> Exercise: Please print every line from the one containing "an IHC photomicrograph" through the last line of the records below, exactly as written and nothing more.

> Source information:
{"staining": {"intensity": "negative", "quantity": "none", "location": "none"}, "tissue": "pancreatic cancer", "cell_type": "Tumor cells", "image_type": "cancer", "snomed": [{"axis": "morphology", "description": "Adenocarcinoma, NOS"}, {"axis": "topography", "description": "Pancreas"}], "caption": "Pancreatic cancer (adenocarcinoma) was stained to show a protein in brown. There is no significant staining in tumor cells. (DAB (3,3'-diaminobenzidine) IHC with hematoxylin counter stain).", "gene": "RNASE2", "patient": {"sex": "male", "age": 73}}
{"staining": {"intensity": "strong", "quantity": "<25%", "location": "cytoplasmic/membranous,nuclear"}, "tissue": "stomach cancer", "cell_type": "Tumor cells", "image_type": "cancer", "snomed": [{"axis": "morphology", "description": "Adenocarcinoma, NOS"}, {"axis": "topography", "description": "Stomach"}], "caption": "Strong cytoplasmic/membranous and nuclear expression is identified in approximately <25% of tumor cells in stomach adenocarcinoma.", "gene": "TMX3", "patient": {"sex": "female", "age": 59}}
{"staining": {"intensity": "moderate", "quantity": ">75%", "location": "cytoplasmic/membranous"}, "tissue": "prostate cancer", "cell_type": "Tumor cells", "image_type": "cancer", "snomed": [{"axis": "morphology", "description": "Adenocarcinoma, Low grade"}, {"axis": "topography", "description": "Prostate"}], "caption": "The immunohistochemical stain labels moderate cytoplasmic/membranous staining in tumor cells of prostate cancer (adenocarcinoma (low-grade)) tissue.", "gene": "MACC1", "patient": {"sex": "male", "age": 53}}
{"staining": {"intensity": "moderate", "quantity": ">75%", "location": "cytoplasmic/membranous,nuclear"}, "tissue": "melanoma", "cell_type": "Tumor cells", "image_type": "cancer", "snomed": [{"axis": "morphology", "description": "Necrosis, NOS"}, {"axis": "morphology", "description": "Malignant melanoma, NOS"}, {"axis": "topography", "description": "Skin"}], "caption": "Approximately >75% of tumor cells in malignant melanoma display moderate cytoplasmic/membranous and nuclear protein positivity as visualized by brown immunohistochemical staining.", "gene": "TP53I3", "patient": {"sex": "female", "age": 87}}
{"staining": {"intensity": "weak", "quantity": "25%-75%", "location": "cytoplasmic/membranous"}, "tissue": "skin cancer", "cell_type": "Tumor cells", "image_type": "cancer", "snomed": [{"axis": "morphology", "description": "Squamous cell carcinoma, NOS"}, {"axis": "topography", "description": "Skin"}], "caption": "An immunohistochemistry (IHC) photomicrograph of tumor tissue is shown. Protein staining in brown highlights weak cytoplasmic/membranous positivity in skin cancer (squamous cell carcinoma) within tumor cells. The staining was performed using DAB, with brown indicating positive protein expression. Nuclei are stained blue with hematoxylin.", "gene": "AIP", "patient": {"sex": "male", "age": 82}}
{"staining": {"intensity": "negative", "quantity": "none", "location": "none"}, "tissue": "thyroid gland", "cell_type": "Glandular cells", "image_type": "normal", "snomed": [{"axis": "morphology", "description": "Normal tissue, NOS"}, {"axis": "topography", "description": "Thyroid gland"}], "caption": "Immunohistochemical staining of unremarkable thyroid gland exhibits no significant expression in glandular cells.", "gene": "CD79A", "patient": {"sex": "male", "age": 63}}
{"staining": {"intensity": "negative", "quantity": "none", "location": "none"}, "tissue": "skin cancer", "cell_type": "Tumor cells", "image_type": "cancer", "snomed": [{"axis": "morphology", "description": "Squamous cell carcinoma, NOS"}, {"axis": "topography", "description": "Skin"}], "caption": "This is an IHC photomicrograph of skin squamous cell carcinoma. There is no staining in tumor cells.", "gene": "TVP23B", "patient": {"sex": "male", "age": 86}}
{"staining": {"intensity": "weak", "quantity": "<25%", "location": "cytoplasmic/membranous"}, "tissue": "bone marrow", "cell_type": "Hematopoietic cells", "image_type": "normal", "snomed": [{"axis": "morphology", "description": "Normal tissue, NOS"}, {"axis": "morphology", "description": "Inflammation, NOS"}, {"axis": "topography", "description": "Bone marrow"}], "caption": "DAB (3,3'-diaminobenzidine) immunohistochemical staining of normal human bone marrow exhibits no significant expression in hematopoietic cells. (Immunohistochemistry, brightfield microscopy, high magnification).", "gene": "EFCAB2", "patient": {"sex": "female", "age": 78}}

> Exercise result:
{"staining": {"intensity": "negative", "quantity": "none", "location": "none"}, "tissue": "skin cancer", "cell_type": "Tumor cells", "image_type": "cancer", "snomed": [{"axis": "morphology", "description": "Squamous cell carcinoma, NOS"}, {"axis": "topography", "description": "Skin"}], "caption": "This is an IHC photomicrograph of skin squamous cell carcinoma. There is no staining in tumor cells.", "gene": "TVP23B", "patient": {"sex": "male", "age": 86}}
{"staining": {"intensity": "weak", "quantity": "<25%", "location": "cytoplasmic/membranous"}, "tissue": "bone marrow", "cell_type": "Hematopoietic cells", "image_type": "normal", "snomed": [{"axis": "morphology", "description": "Normal tissue, NOS"}, {"axis": "morphology", "description": "Inflammation, NOS"}, {"axis": "topography", "description": "Bone marrow"}], "caption": "DAB (3,3'-diaminobenzidine) immunohistochemical staining of normal human bone marrow exhibits no significant expression in hematopoietic cells. (Immunohistochemistry, brightfield microscopy, high magnification).", "gene": "EFCAB2", "patient": {"sex": "female", "age": 78}}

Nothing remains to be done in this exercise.